What is needed: Your answer should consist of each line below that contains the string "ability".

** Given records follows **

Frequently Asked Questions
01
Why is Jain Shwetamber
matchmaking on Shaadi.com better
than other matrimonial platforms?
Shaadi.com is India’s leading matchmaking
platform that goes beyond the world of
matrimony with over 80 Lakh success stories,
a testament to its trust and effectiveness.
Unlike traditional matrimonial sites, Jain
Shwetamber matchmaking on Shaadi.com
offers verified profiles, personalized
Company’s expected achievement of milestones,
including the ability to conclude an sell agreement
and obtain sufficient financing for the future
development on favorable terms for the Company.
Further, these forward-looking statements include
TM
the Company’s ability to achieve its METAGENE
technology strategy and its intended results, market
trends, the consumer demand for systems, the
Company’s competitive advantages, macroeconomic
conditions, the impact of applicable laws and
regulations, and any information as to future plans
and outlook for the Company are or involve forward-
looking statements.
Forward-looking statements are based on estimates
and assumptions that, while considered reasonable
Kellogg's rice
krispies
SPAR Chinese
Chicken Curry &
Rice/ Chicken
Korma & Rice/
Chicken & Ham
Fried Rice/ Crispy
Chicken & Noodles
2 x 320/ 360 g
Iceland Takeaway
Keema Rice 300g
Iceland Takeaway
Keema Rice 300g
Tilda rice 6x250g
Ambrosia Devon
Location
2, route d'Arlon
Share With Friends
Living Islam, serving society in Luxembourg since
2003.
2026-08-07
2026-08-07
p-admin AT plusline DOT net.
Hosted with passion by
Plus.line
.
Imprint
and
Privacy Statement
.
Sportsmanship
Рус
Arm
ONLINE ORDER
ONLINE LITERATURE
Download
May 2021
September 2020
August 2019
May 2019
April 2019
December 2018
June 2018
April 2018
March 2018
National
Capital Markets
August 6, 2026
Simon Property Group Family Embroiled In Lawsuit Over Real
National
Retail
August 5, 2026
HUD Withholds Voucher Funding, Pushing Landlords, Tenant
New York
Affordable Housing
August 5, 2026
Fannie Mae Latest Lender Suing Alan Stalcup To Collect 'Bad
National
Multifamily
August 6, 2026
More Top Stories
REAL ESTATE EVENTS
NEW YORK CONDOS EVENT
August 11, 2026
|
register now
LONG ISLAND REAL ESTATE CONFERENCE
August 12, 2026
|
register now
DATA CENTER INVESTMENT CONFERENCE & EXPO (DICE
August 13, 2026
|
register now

** End of Given records **

Result of this exercise:
including the ability to conclude an sell agreement
the Company’s ability to achieve its METAGENE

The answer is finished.